In August I was on vacation with my family on the beach down by South Harbor Road in Southold when my two children decided to go sailing on the cottage sunfish. It was pretty windy and I tried to keep my eye on them to make sure they didn’t go too far out.

The wind took them way out and I lost sight of them within the hour. They went out about noon and by the time it was 2:30 p.m. I began to worry and started looking for them.

I scanned the shoreline from Southold to Greenport and was not able to see their sail anywhere. They didn’t have a phone so I couldn’t reach them.

By the time I made it to Greenport it was 3:30. I called my husband and we both decided to call the police. I called the police about 3:50 and by 4:20 they called me back to tell me that my children had been located.

I was not worried and didn’t have any details yet as to how they needed to be rescued. About 45 minutes later they finally arrived at shore with the sailboat in tow.

When I saw bay constable John Kirinsic’s face, I was concerned and he told me that it was a very close call. Tears come to my eyes every time I think about it.

I remember there were no boats in the water at that time. It was very rough and I found out that my children had left the boat after it capsized and tried to swim to shore. They were floundering in the water for 45 minutes without life jackets.

If Constable Kirinsic and Officer Jacob Bogden had not had the eagle eyes to see my children in the water quite a distance away in rough waters waving their arms for help, they would have drowned.

I am so grateful to them.

I was so overwhelmed with emotion the days following that I found it difficult to talk about it and this letter is long overdue. I want everyone to know how thankful I am for their service on the water that day.

They saved my children’s lives. This story could have ended differently.

God bless them for what they did that day.

Kathleen Goggins Nickles


Generous & caring

My community in upstate New York has been completely devastated by Tropical Storm Lee’s torrential rains and the ensuing flood in September.

Entire neighborhoods have been lost to water, mud, raw sewage and an overwhelming sense of gloom. People have lost everything.
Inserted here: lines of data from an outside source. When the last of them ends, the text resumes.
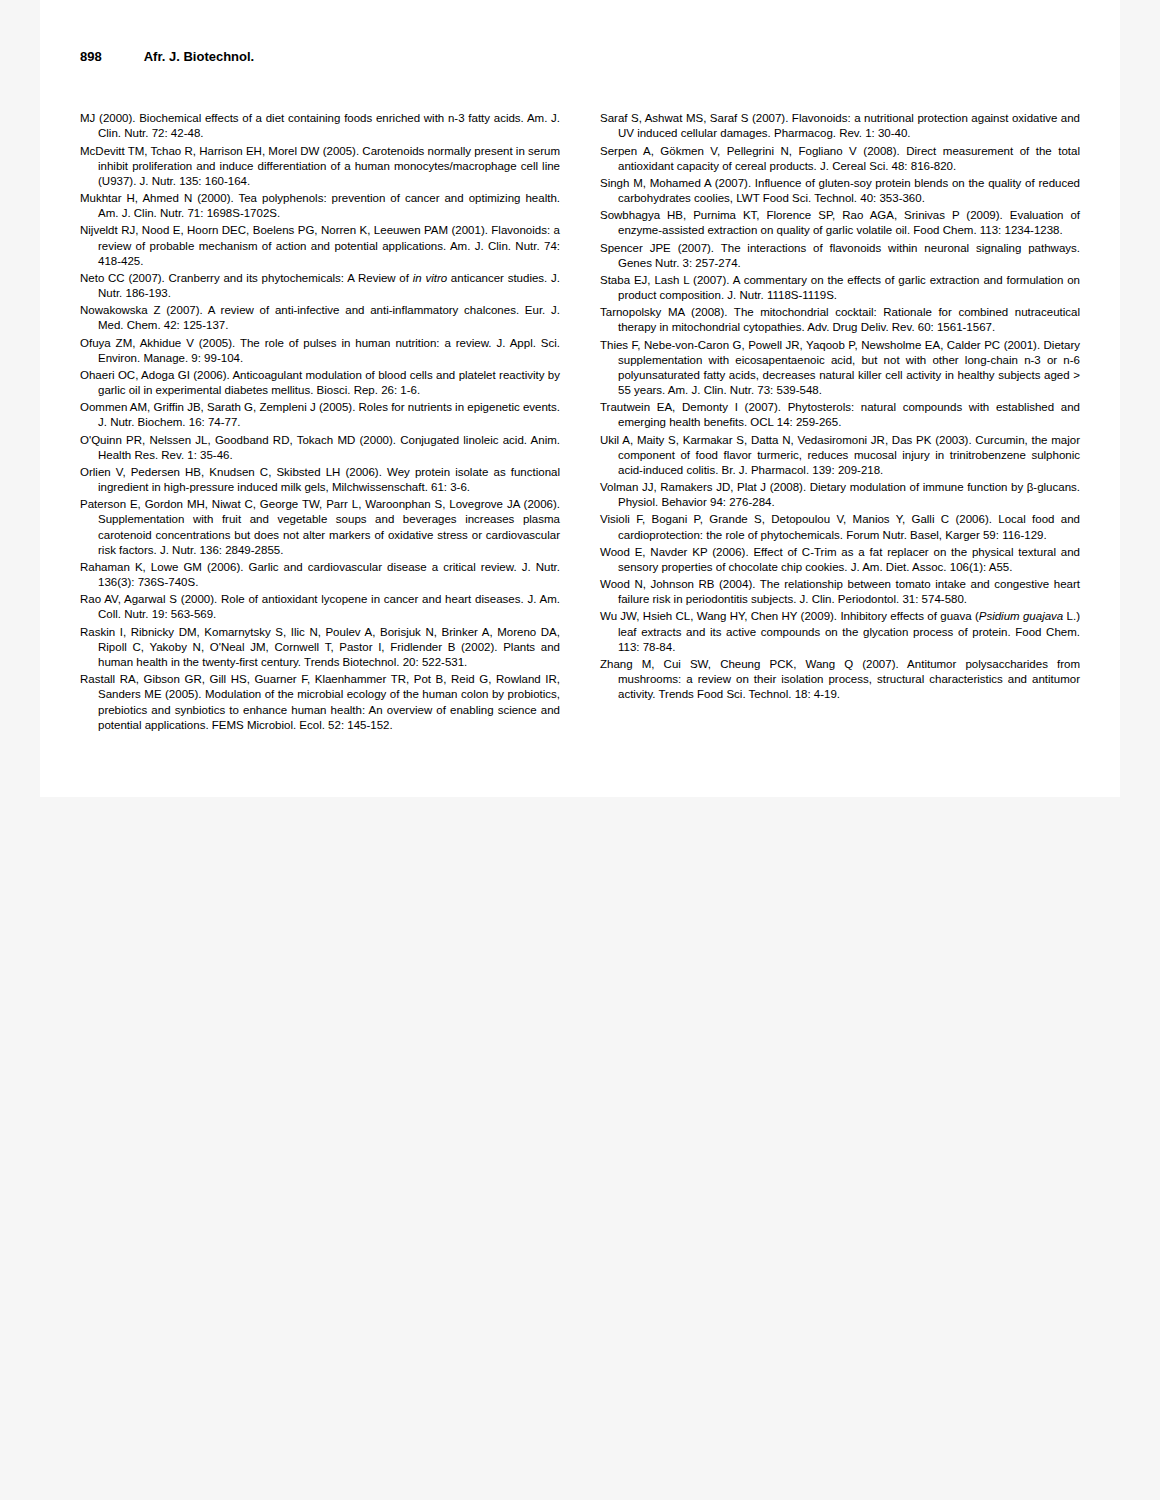898 Afr. J. Biotechnol.
MJ (2000). Biochemical effects of a diet containing foods enriched with n-3 fatty acids. Am. J. Clin. Nutr. 72: 42-48.
McDevitt TM, Tchao R, Harrison EH, Morel DW (2005). Carotenoids normally present in serum inhibit proliferation and induce differentiation of a human monocytes/macrophage cell line (U937). J. Nutr. 135: 160-164.
Mukhtar H, Ahmed N (2000). Tea polyphenols: prevention of cancer and optimizing health. Am. J. Clin. Nutr. 71: 1698S-1702S.
Nijveldt RJ, Nood E, Hoorn DEC, Boelens PG, Norren K, Leeuwen PAM (2001). Flavonoids: a review of probable mechanism of action and potential applications. Am. J. Clin. Nutr. 74: 418-425.
Neto CC (2007). Cranberry and its phytochemicals: A Review of in vitro anticancer studies. J. Nutr. 186-193.
Nowakowska Z (2007). A review of anti-infective and anti-inflammatory chalcones. Eur. J. Med. Chem. 42: 125-137.
Ofuya ZM, Akhidue V (2005). The role of pulses in human nutrition: a review. J. Appl. Sci. Environ. Manage. 9: 99-104.
Ohaeri OC, Adoga GI (2006). Anticoagulant modulation of blood cells and platelet reactivity by garlic oil in experimental diabetes mellitus. Biosci. Rep. 26: 1-6.
Oommen AM, Griffin JB, Sarath G, Zempleni J (2005). Roles for nutrients in epigenetic events. J. Nutr. Biochem. 16: 74-77.
O'Quinn PR, Nelssen JL, Goodband RD, Tokach MD (2000). Conjugated linoleic acid. Anim. Health Res. Rev. 1: 35-46.
Orlien V, Pedersen HB, Knudsen C, Skibsted LH (2006). Wey protein isolate as functional ingredient in high-pressure induced milk gels, Milchwissenschaft. 61: 3-6.
Paterson E, Gordon MH, Niwat C, George TW, Parr L, Waroonphan S, Lovegrove JA (2006). Supplementation with fruit and vegetable soups and beverages increases plasma carotenoid concentrations but does not alter markers of oxidative stress or cardiovascular risk factors. J. Nutr. 136: 2849-2855.
Rahaman K, Lowe GM (2006). Garlic and cardiovascular disease a critical review. J. Nutr. 136(3): 736S-740S.
Rao AV, Agarwal S (2000). Role of antioxidant lycopene in cancer and heart diseases. J. Am. Coll. Nutr. 19: 563-569.
Raskin I, Ribnicky DM, Komarnytsky S, Ilic N, Poulev A, Borisjuk N, Brinker A, Moreno DA, Ripoll C, Yakoby N, O'Neal JM, Cornwell T, Pastor I, Fridlender B (2002). Plants and human health in the twenty-first century. Trends Biotechnol. 20: 522-531.
Rastall RA, Gibson GR, Gill HS, Guarner F, Klaenhammer TR, Pot B, Reid G, Rowland IR, Sanders ME (2005). Modulation of the microbial ecology of the human colon by probiotics, prebiotics and synbiotics to enhance human health: An overview of enabling science and potential applications. FEMS Microbiol. Ecol. 52: 145-152.
Saraf S, Ashwat MS, Saraf S (2007). Flavonoids: a nutritional protection against oxidative and UV induced cellular damages. Pharmacog. Rev. 1: 30-40.
Serpen A, Gökmen V, Pellegrini N, Fogliano V (2008). Direct measurement of the total antioxidant capacity of cereal products. J. Cereal Sci. 48: 816-820.
Singh M, Mohamed A (2007). Influence of gluten-soy protein blends on the quality of reduced carbohydrates coolies, LWT Food Sci. Technol. 40: 353-360.
Sowbhagya HB, Purnima KT, Florence SP, Rao AGA, Srinivas P (2009). Evaluation of enzyme-assisted extraction on quality of garlic volatile oil. Food Chem. 113: 1234-1238.
Spencer JPE (2007). The interactions of flavonoids within neuronal signaling pathways. Genes Nutr. 3: 257-274.
Staba EJ, Lash L (2007). A commentary on the effects of garlic extraction and formulation on product composition. J. Nutr. 1118S-1119S.
Tarnopolsky MA (2008). The mitochondrial cocktail: Rationale for combined nutraceutical therapy in mitochondrial cytopathies. Adv. Drug Deliv. Rev. 60: 1561-1567.
Thies F, Nebe-von-Caron G, Powell JR, Yaqoob P, Newsholme EA, Calder PC (2001). Dietary supplementation with eicosapentaenoic acid, but not with other long-chain n-3 or n-6 polyunsaturated fatty acids, decreases natural killer cell activity in healthy subjects aged > 55 years. Am. J. Clin. Nutr. 73: 539-548.
Trautwein EA, Demonty I (2007). Phytosterols: natural compounds with established and emerging health benefits. OCL 14: 259-265.
Ukil A, Maity S, Karmakar S, Datta N, Vedasiromoni JR, Das PK (2003). Curcumin, the major component of food flavor turmeric, reduces mucosal injury in trinitrobenzene sulphonic acid-induced colitis. Br. J. Pharmacol. 139: 209-218.
Volman JJ, Ramakers JD, Plat J (2008). Dietary modulation of immune function by β-glucans. Physiol. Behavior 94: 276-284.
Visioli F, Bogani P, Grande S, Detopoulou V, Manios Y, Galli C (2006). Local food and cardioprotection: the role of phytochemicals. Forum Nutr. Basel, Karger 59: 116-129.
Wood E, Navder KP (2006). Effect of C-Trim as a fat replacer on the physical textural and sensory properties of chocolate chip cookies. J. Am. Diet. Assoc. 106(1): A55.
Wood N, Johnson RB (2004). The relationship between tomato intake and congestive heart failure risk in periodontitis subjects. J. Clin. Periodontol. 31: 574-580.
Wu JW, Hsieh CL, Wang HY, Chen HY (2009). Inhibitory effects of guava (Psidium guajava L.) leaf extracts and its active compounds on the glycation process of protein. Food Chem. 113: 78-84.
Zhang M, Cui SW, Cheung PCK, Wang Q (2007). Antitumor polysaccharides from mushrooms: a review on their isolation process, structural characteristics and antitumor activity. Trends Food Sci. Technol. 18: 4-19.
Homes that have been in the family for generations are gone along with pictures, furniture and appliances.

And yet, we have all gained much more than we have lost. Thanks to your community, as well as members of our own, acts of charity and generosity give the inspiration to rebuild.

I am writing on behalf of the 18 (and counting) families who have benefited from the generosity of your community.

Hard goods such as couches, cooking ranges and tables were donated, loaded on to trucks and delivered to our struggling community in Broome and Tioga counties. It has been enriching to the soul to see the gratitude and relief in the eyes of my weary neighbors as they pick from the supply of high-quality used goods.

Experts say it will take two years for my community to recover. Those who helped in the collection and delivery of these precious donations, especially those at Miller Environmental Group, Miller Marine Services and the Orlando family, have helped make recovery a little sweeter and the burden a little lighter.

Thanks for sharing the burden.

Jennifer Wheeler

Editor’s note: Ms. Wheeler’s father, Jim Miller, founded Miller Environmental Group.